■ Quoted passage
=-=-=-=-=
The problem of erroneously dropping adjacencies to routers which are
still up when under (unrelated) stress is the canonical problem which
leads to network routing collapse.  Just about anyone who has implemented
a link state protocol (or any protocol where adjacencies are maintained
for that matter, e.g. BGP or PPP), deployed it and watched it break a
couple of times knows this by heart, though it is certainly worth writing
down for implementors who haven't got this far yet.  If you want stable
routing then implementations must be done in a way such that this *does*
*not* *happen*, that is the implementation must ensure that the cost of
spikes in database flooding is paid solely by increased convergence time,
and is never the cause of adjacencies being incorrectly declared down.  If
implementations are done this way then the ultimate scalability of the
protocol implementation (beyond data base memory requirements, though
data base memory has gotten inordinately cheap these days) is dictated
solely by how long you are willing to wait for your network to converge
after spikes, and that is a continuous degradation with no "cliff" at all.

Now I would simply assert that there is nothing about the OSPF protocol,
as currently specified, which prevents implementations from achieving the
nirvana described in the previous paragraph.  Nothing.  It may not be
easy to get an implementation to work this way, but I think this difficulty
is inherent in the problem that needs to be solved within the (inherently
proprietary) real-life environment that the implementation runs inside
which sometimes leaves it short of resources, and is hence far removed from
the protocol definition itself.  Errors which cause adjacencies to be
incorrectly declared down are implementation errors, not protocol errors,
and are probably best addressed in the implementation which is broken
rather than the protocol which isn't.  An implementation which doesn't
work like the previous paragraph is one which still has bugs in need
of fixing.

So while I like the simulations done in the scalability draft a lot, I'll
just point out how this draft seems to go given the assumptions
and views above:

(1) You did simulations using an OSPF implemention which had a bug, in
    that it unnecessarily and erroneously declared adjacencies down in
    the presence of a spike of (non-Hello, not adjacency related) data
    base traffic.  How you came to the conclusion that implementations
    which don't make this error are "proprietary" while the particular
    implementation you simulated which made this error is not, I don't
    understand.

(2) Rather than addressing the problem within your implementation, you
    elected to try to solve the problem by having the implementation's
    neighbours help out by setting some new bits in packets (i.e. a
    protocol change) to assist in a prioritization scheme.  I don't
    mind this, except to note that changing an established protocol
    and then waiting for everyone to catch up to the change is usually
    the least productive, longest-term way to fix bugs in an implementation
    which has router neighbours from multiple vendors it is relying on
    to do this for a "fix".

(3) You then redid the simulations after the "fix" was applied, and found
    that while there was still a cliff the "fix" had moved it up and to
    the right.  That is, despite the fact that you even went to the trouble
    of making a protocol change, the "fix" still didn't actually fix the
    problem, which is that you have a cliff at all.  The routing failure can
    apparently still occur, the danger of your network routing melting is
    still there, it just apparently needs a much bigger event to set it
    off.  This is telling me that, independent of this, you really need
    to look at the implementation you are simulating with and determine
    what's actually wrong with it, as it is still an accident waiting to
    happen.
=-=-=-=-=
■ Material supplied
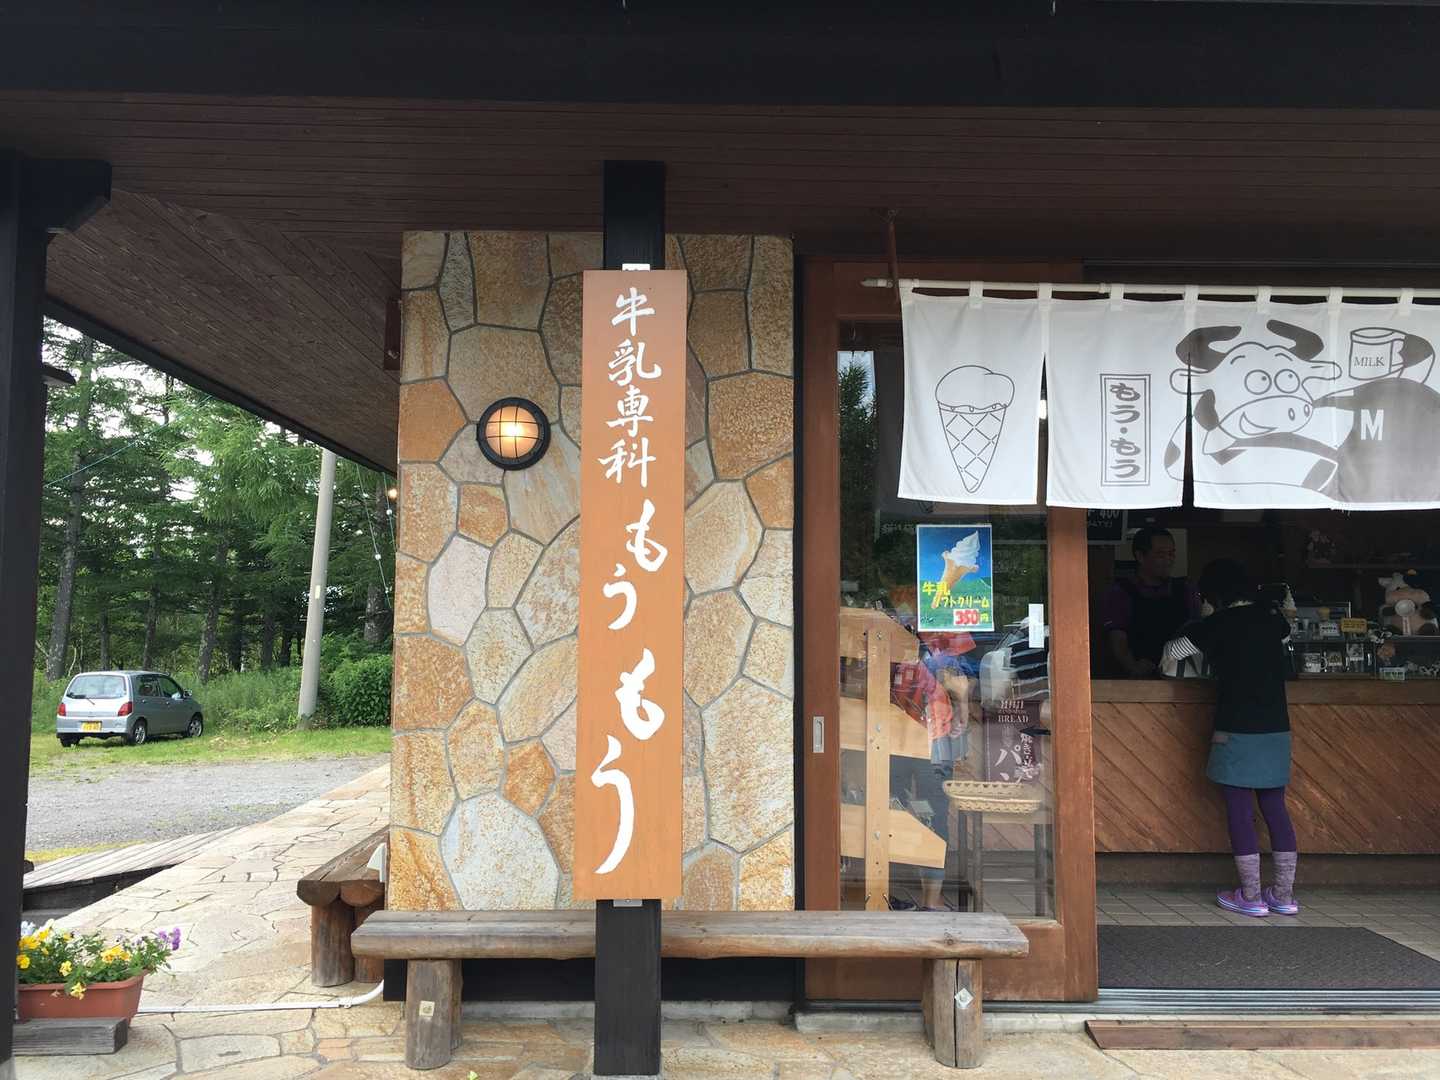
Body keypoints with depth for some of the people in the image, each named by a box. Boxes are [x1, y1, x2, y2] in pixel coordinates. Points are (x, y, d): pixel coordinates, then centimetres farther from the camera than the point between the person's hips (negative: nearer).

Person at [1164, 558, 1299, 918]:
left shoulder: (1217, 625, -7)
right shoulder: (1272, 618, 6)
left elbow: (1173, 651, 5)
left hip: (1236, 732, -5)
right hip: (1276, 730, 5)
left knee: (1239, 811, 2)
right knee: (1275, 808, 11)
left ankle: (1251, 896, 4)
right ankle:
=-=-=-=-=
Answer these questions using the OSPF post above.
1. What does the post call the canonical problem that leads to network routing collapse?
2. What kind of errors does the writer say cause adjacencies to be incorrectly declared down?
3. Where had the "fix" moved the cliff when the simulations were redone?

1. Erroneously dropping adjacencies to routers that are still up when under unrelated stress.
2. Implementation errors, not protocol errors.
3. Up and to the right.